Ainsi, il faut retenir qu’en droit, la commercialisation concerne toute forme d’échange de semences, qu’il soit à titre onéreux (vente) ou gratuit (don, échange). Elle se limite cependant à ces actions lorsqu’elles sont réalisées « en vue d’une exploitation commerciale » de la semence vendue ou échangée.
Le décret français 81-605 « Commerce des semences et des plants » et les directives européennes « Catalogue » donnent cette même définition de la commercialisation. Par ailleurs, le champ d’application de ce décret et des directives ne concerne que la commercialisation des semences et non l’usage qui en est fait par la suite.
Cet usage n’est réglementé que pour les OGM, les plantes atteintes de certaines maladies spécifiques et la culture de la vigne en vue de commercialiser du vin. En dehors de ces exceptions, rien n’interdit à un-e agriculteur-trice de cultiver des variétés non inscrites au Catalogue officiel et d’en vendre la récolte en l’état ou transformée.
Depuis la loi n°2020-699 du 10 juin 2020, il est explicitement reconnu que la vente de semences de variétés du domaine public non inscrites au Catalogue officiel est possible : cela vient consacrer l'interprétation de l'article L.661-8 du Code rural portée jusqu'ici par le RSP. (pour plus de détail, voir cette fiche-veille).
En 2014, l’objet de la réglementation a été précisé : la production de semences commerciales et leur commercialisation. La mise sur le marché de semences implique le respect :
- Des règles sanitaires et relatives à la qualité, taux de germination, l’emballage et étiquetage…
- Et celles de droit commun énoncées dans le Code de la consommation (sécurité et santé des personnes, loyauté des transactions commerciales et protection des consommateurs).
Toute personne (ou structure) produisant et commercialisant des semences doit se déclarer auprès de l’autorité compétente. C’est le SOC, Service officiel de contrôle des semences et plants, qui a été désigné ici autorité compétente. S’il est légitime de remettre en cause son indépendance (le SOC est un service du GNIS), il est important de comprendre que la déclaration en tant que producteur de semences est différente et indépendante de l’adhésion à l’interprofession qu’est le GNIS. Ce n’est donc pas parce que vous vous déclarez comme producteur de semences que vous devez « prendre une carte GNIS » et en devenir adhérent. Il est également important de noter que la déclaration en tant que producteur des semences n’est pas obligatoire si vous commercialisez uniquement pour le marché amateur.
Critères DHS / VATE
Pour échanger ou commercialiser des semences et plants déstinés à une exploitation commerciale, il faut que les variétés soient inscrites au Catalogue officiel des espèces et variétés. Pour cette inscription, la variété doit actuellement subir une série de tests afin de :
- Vérifier son adéquation aux normes de Distinction, d’Homogénéité et de Stabilité (tests DHS)

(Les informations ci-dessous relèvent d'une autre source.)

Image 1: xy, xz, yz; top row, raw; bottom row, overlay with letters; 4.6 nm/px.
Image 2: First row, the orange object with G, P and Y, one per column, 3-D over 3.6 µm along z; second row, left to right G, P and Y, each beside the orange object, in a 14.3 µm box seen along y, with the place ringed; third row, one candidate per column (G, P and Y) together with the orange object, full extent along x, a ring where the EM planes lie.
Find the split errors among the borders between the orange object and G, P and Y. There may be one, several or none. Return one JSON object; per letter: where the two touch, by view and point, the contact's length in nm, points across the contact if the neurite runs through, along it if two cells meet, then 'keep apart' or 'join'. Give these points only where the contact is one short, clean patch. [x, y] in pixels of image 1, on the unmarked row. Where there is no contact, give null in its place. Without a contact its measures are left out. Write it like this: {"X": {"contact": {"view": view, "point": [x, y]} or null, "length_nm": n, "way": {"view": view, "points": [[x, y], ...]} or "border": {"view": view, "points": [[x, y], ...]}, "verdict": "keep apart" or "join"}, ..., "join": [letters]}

- Évaluer l’amélioration par rapport aux variétés existantes (test VATE : Valeur Agronomique,Technologique et Environnementale), lorsqu’il s’agit de plantes de grandes cultures.

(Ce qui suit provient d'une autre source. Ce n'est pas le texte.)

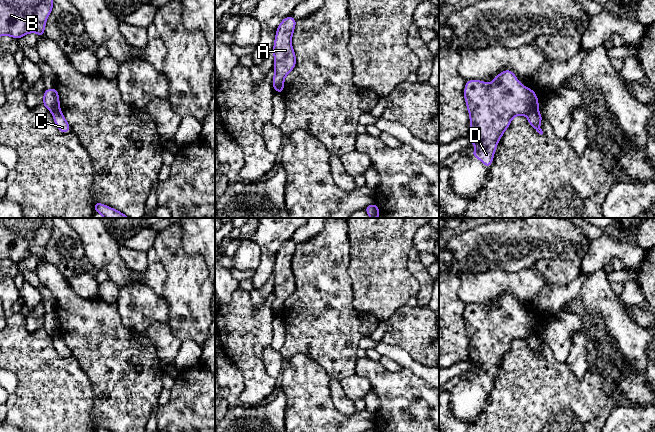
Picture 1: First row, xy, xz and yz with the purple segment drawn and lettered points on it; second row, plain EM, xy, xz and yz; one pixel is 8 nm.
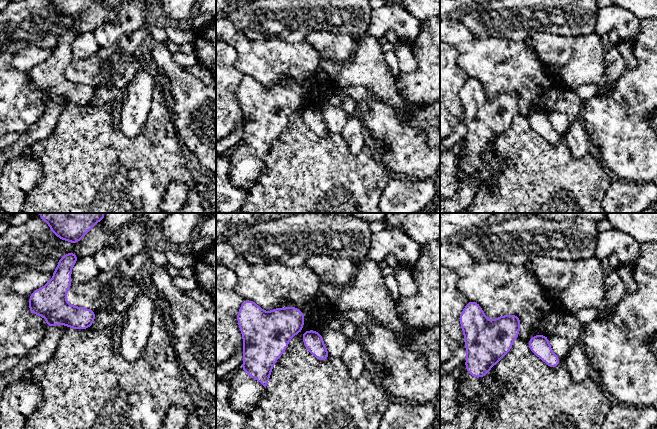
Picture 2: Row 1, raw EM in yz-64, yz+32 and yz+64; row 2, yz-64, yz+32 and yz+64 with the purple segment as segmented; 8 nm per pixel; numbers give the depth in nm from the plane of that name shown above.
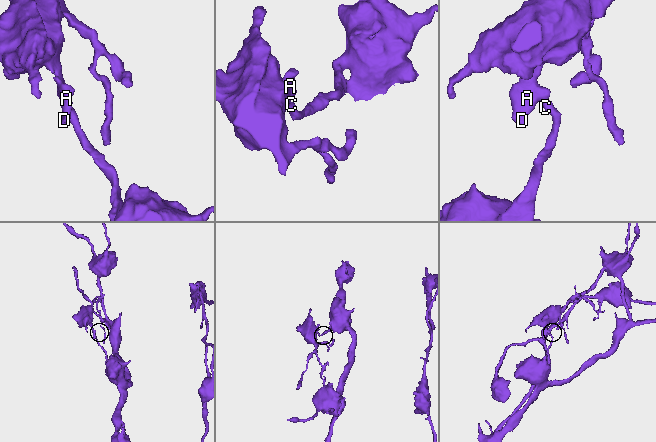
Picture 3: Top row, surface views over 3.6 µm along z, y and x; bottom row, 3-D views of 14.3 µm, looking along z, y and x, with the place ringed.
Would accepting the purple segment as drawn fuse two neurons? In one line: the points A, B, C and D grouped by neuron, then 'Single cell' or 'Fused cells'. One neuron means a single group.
Groups: A B D / C. Fused cells

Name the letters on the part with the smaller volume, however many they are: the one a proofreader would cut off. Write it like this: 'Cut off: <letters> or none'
Cut off: A, B, D

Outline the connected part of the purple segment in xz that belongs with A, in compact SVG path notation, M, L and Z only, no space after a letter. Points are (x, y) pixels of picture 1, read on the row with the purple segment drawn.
M288 16L279 24L273 47L274 71L272 86L277 92L278 88L284 84L284 78L296 65L296 56L292 48L291 39L296 19Z

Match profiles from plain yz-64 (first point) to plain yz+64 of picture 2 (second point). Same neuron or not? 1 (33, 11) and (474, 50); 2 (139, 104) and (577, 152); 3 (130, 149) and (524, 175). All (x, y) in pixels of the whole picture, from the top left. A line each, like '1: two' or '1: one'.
1: two
2: one
3: one

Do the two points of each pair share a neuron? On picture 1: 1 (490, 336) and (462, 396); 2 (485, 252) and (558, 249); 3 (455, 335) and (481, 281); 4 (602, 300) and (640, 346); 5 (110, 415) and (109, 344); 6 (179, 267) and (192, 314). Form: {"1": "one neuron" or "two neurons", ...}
{"1": "one neuron", "2": "one neuron", "3": "two neurons", "4": "one neuron", "5": "one neuron", "6": "one neuron"}

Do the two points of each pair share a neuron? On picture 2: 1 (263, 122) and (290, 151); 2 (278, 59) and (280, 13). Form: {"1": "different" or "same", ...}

Cependant, pour les variétés paysannes et de terroir, l’expression des plantes en fonction du milieu et l’évolution des lignées et populations sur les fermes rendent quasi impossible la description suivant ces critères officiels DHS et VATE, ces variétés étant souvent peu homogènes et peu stables pour préserver leurs possibilités d’adaptation et d’évolution. Leur inscription devient alors impossible. La question de la circulation de ces variétés est donc un des nœuds qui réduit la possibilité des les cultiver facilement.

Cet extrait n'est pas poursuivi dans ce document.